Popat Ketul C, Eltgroth Matthew, Latempa Thomas J, Grimes Craig A, Desai Tejal A
Department of Physiology, Division of Bioengineering, University of California, 1700-4th Street, Box 2520, San Francisco, CA 94143-2520, USA.
Biomaterials. 2007 Nov;28(32):4880-8. doi: 10.1016/j.biomaterials.2007.07.037. Epub 2007 Aug 13.

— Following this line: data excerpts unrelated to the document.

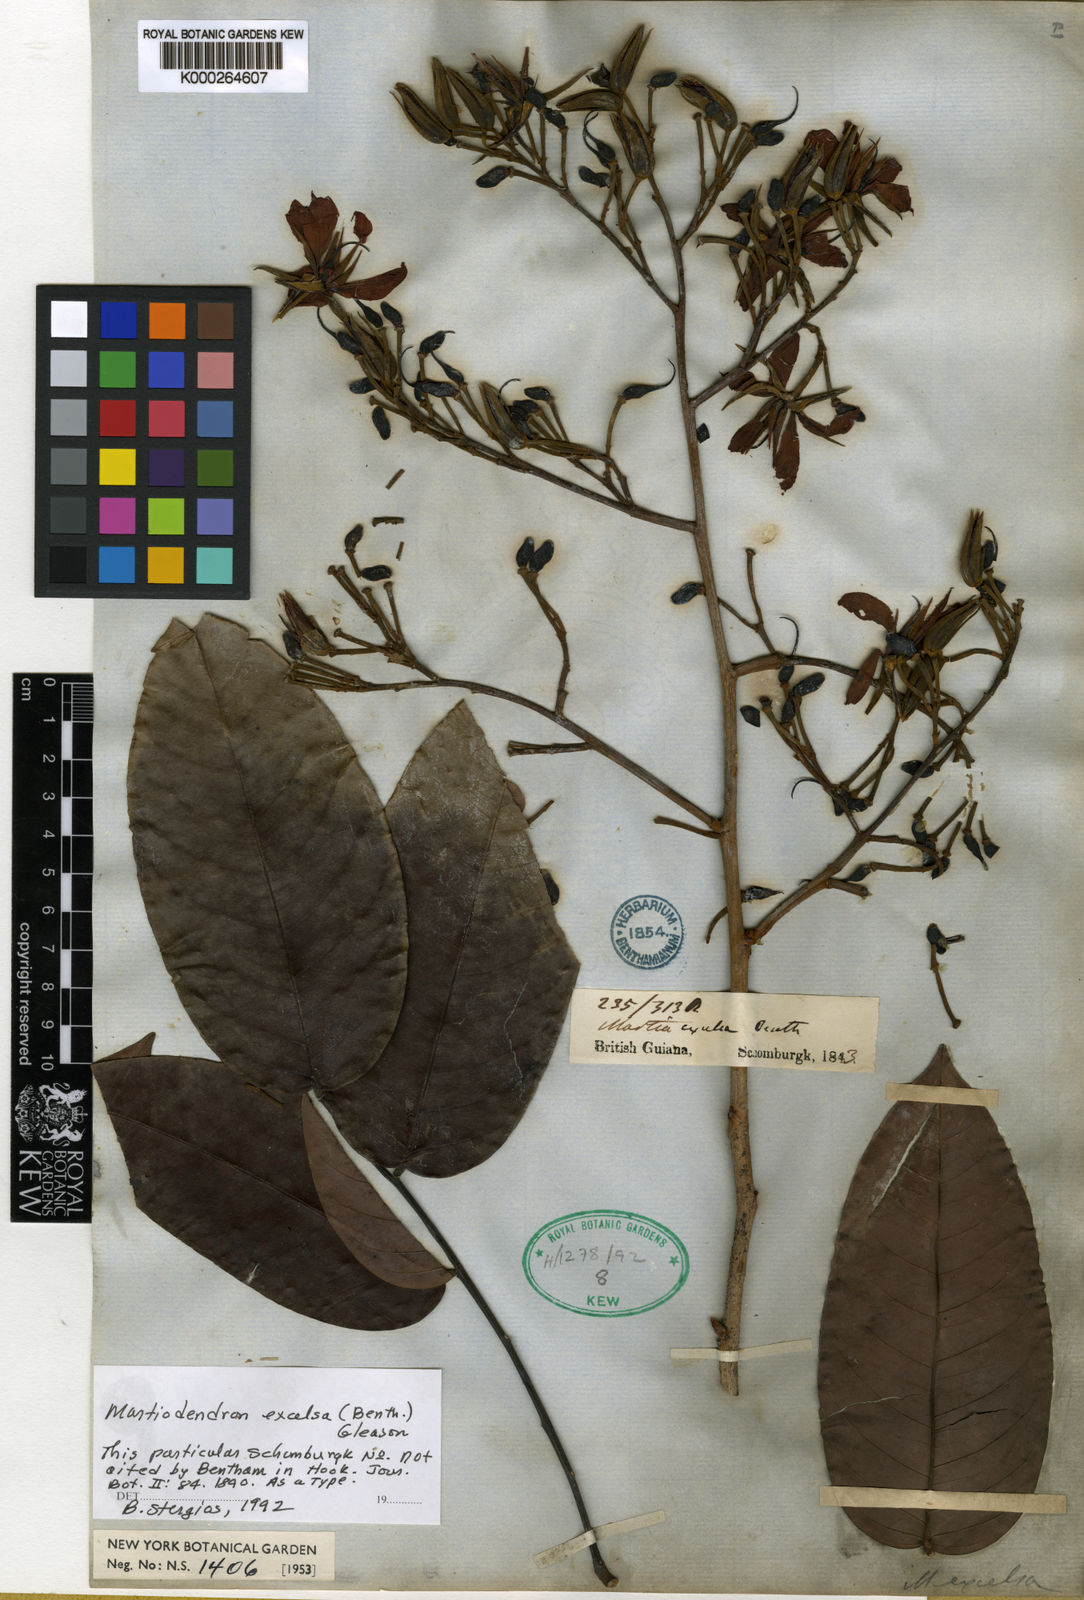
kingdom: Plantae
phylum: Tracheophyta
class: Magnoliopsida
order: Fabales
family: Fabaceae
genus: Martiodendron
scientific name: Martiodendron excelsum
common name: Tatabuballi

Bacterial infection is one of the most common problems after orthopedic implant surgery. If not prevented, bacterial infection can result in serious and life threatening conditions such as osteomyelitis. Thus, in order to reduce chances of such serious complication, patients are often subjected to antibiotic drug therapy for 6-8 weeks after initial surgery. The antibiotics are systemically delivered either intravenously, intramuscularly or topically. Systemic antibiotic delivery entails certain drawbacks such as systemic toxicity and limited bioavailability. Further, in order for the drug to be effective at the site of implantation, high doses are required, which can result in undesired side effects in patients. Thus, local antibiotic therapy is the preferred way of administering drugs. To that end, we have developed titania nanotubular arrays for local delivery of antibiotics off-implant at the site of implantation. These nanotubes were fabricated on bulk titanium using anodization techniques. The fabrication strategies allow us to precisely control the nanotube length and diameter, thus enabling us to load different amounts of drugs and control the release rates. In this work we have fabricated titania nanotubes with 80 nm diameter and 400 nm length. We have loaded these tubes with 200, 400 and 600 microg of gentamicin. The gentamicin release kinetics from these nanotubes and its effect on Staphylococcus epidermis adhesion were investigated. Further, a preosteoblastic cell line called MC3T3-E1 was cultured on gentamicin-loaded nanotubes to evaluate the effect of nanoarchitecture on cell functionality. Our results indicate that we can effectively fill the nanotubes with the drug and the drug eluting nanotubes significantly reduce bacterial adhesion on the surface. Also, there is enhanced osteoblast differentiation on nanotubes filled with gentamicin.
细菌感染是骨科植入手术后最常见的问题之一。如果不加以预防,细菌感染可能会导致严重的、危及生命的状况,如骨髓炎。因此,为了降低此类严重并发症的发生几率,患者在初次手术后通常要接受6至8周的抗生素药物治疗。抗生素通过静脉注射、肌肉注射或局部给药等方式进行全身给药。全身给药存在一定的缺点,如全身毒性和生物利用度有限。此外,为了使药物在植入部位有效,需要高剂量给药,这可能会给患者带来不良副作用。因此,局部抗生素治疗是给药的首选方式。为此,我们开发了二氧化钛纳米管阵列,用于在植入部位局部递送植入体外的抗生素。这些纳米管是使用阳极氧化技术在块状钛上制备的。制备策略使我们能够精确控制纳米管的长度和直径,从而使我们能够装载不同量的药物并控制释放速率。在这项工作中,我们制备了直径为80纳米、长度为400纳米的二氧化钛纳米管。我们在这些纳米管中装载了200、400和600微克的庆大霉素。研究了这些纳米管中庆大霉素的释放动力学及其对表皮葡萄球菌黏附的影响。此外,在装载庆大霉素的纳米管上培养一种称为MC3T3-E1的前成骨细胞系,以评估纳米结构对细胞功能的影响。我们的结果表明,我们可以有效地将药物填充到纳米管中,且药物洗脱纳米管能显著降低表面细菌的黏附。此外,装载庆大霉素的纳米管上的成骨细胞分化增强。